Art starts with drawing—an age-old saying with a solid ground of truth. Art begins when the artist makes a mark with his pencil on paper. It is the foundation of one’s visual education.
Ever since Modernism has freed art from academic conventions, this notion of drawing as the foundation of the artist’s trait has shifted slightly, as it is no longer typical for an artist who needs to be a highly trained draughtsman. One might argue this is a negative tendency and reduces the practice of drawing to a trivial occupation. However, the opposite seems to be true.
With Modernism and today in a Postmodern era, drawing has conquered its place among the art forms. A drawing was often seemed as a less valuable artwork than a painting or sculpture, as it was usually just a step in the process of the creation of artworks or a part of the education of the artist.
Today, it is an art form an sich as contemporary artists dedicate their life and career to the medium of drawing. Please think of the impressive oeuvre of Rinus Van De Velde and his monumental charcoal drawings based upon studio installations (see image below).
For a more extensive read on contemporary drawing, feel free to read our article on contemporary drawing and the best drawing artists here.
Up next, we have printmaking. The genesis of printmaking can be found around 1450 in Gutenberg, Germany. Woodcarvings, followed by engravings, etchings, and lithography, made it possible to (re)produce multiples of artworks, resulting in a grand distribution of images functioning as a catalyst and xenogamy for art.
Up to this day, printmaking has been an important art category for the distribution of images and art. Due to the fact printmaking offers multiple items, prices are lower, and collectors can acquire works of artists who are out of reach regarding the price range.
Even more, some artists perfect printmaking and elevate the practice to an art form an sich. Please think of the South African draughtsman William Kentridge and his oeuvre of the finest prints honoring the medium (see image below).

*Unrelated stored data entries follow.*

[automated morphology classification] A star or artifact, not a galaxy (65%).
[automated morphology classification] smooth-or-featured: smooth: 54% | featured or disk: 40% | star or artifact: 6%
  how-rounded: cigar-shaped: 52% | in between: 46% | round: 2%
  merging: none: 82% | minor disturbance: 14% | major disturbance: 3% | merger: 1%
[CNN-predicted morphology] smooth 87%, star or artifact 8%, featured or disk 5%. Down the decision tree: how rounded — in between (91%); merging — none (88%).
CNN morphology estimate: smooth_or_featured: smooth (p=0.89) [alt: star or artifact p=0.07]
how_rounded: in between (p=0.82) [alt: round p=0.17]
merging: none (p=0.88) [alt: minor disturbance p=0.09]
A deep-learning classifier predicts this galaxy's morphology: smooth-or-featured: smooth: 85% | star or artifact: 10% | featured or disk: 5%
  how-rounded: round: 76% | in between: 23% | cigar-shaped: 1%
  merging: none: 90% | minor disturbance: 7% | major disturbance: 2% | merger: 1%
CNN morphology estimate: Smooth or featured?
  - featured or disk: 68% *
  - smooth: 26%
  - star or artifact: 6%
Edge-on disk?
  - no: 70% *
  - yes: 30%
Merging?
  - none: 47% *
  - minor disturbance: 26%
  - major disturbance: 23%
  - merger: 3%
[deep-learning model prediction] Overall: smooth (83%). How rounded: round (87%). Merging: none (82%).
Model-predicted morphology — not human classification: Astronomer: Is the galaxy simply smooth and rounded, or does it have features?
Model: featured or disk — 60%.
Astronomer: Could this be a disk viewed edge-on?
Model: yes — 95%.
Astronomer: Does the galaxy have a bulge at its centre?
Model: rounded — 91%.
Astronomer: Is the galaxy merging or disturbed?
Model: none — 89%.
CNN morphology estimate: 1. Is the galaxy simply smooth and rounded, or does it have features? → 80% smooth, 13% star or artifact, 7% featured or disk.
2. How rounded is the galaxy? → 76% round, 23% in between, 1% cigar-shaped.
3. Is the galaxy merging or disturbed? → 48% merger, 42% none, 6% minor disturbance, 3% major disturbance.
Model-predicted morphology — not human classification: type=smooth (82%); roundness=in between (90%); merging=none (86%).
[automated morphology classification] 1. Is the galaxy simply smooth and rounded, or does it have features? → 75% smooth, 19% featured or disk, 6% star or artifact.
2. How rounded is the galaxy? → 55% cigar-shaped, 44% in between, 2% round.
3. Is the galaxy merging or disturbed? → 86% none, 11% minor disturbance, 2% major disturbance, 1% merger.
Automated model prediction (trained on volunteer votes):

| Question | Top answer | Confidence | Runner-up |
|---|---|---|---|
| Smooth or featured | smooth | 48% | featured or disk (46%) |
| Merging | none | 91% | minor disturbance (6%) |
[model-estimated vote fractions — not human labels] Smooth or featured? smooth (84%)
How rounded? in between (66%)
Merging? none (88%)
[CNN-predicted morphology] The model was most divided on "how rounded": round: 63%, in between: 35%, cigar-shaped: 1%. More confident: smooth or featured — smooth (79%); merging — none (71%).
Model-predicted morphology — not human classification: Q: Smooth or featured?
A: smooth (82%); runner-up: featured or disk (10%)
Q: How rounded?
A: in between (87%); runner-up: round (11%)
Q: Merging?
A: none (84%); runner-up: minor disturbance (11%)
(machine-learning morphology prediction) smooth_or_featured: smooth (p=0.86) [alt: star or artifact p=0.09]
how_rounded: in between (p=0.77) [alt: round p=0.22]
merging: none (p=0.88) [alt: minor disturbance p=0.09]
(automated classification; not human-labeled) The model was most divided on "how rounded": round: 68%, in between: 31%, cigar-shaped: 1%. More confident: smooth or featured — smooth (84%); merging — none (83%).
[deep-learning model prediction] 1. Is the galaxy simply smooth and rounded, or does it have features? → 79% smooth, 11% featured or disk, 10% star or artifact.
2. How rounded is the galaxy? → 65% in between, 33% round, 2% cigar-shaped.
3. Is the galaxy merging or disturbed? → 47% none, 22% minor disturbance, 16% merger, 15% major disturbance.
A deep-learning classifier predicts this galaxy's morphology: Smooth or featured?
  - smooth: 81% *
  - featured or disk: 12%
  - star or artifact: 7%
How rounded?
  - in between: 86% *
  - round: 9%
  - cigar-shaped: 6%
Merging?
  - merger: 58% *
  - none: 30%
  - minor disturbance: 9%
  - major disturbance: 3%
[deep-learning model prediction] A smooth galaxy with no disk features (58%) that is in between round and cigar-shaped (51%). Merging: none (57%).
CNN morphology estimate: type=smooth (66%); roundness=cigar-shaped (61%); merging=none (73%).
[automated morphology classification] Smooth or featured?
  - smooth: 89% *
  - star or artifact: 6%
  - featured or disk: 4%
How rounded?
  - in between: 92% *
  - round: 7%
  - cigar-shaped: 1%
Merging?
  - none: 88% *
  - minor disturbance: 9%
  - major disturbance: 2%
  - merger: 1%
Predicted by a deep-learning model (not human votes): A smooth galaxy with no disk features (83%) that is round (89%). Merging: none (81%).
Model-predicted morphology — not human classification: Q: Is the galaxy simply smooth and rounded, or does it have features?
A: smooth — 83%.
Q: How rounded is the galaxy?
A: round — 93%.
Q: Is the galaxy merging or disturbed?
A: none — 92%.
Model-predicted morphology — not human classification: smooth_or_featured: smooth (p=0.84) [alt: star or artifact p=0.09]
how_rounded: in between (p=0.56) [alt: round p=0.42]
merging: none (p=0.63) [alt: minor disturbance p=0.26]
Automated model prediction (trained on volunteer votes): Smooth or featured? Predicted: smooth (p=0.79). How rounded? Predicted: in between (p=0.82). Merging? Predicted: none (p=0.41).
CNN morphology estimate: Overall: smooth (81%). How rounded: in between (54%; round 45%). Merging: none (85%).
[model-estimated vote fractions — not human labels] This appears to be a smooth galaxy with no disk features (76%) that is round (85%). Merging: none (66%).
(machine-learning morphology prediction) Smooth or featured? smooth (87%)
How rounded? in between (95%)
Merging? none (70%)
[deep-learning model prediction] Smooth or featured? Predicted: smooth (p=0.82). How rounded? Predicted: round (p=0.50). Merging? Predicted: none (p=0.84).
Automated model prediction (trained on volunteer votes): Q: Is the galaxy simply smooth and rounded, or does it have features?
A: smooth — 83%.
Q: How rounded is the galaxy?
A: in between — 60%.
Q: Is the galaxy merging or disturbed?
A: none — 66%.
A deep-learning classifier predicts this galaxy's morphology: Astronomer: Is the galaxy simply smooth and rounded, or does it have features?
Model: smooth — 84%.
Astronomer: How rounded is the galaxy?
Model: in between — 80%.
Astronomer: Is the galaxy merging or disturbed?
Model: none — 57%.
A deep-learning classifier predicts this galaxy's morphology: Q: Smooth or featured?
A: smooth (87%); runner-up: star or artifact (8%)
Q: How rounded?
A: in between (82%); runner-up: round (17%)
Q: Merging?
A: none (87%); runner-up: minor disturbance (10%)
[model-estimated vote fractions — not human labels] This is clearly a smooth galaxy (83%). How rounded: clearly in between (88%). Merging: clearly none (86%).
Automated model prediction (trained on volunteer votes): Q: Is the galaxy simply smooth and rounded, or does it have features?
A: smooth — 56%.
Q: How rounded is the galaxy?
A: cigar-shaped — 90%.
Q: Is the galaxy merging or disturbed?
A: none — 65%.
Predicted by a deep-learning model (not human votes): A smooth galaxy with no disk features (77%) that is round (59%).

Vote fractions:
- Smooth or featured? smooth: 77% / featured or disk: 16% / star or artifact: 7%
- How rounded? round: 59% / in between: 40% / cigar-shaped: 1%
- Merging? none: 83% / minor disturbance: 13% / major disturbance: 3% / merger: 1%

Collage is the artistic act of making an assemblage of different forms, materials, or images. It has been an artistic practice in Europe since around the 1500s but was never seen as a proper art form.
However, with the arrival of Modern Art, collage as an art form flourished throughout the 20th century. Think of art movements such as Cubism, Dadaism, or Surrealism, in which collage was implemented into ‘high art.’ As a result, collage has become an important type of contemporary art.
Today, there are more collage artists than ever before. Collage has in fact, become one of the most common practices when it comes to ‘building an image’. In a Postmodern era where appropriation plays a considerable role, collage is an essential strategy to construct a new image by borrowing second-hand material. Please think of the collages by Adrian Ghenie and how they have shaped his visual language when it comes to painting (see image below).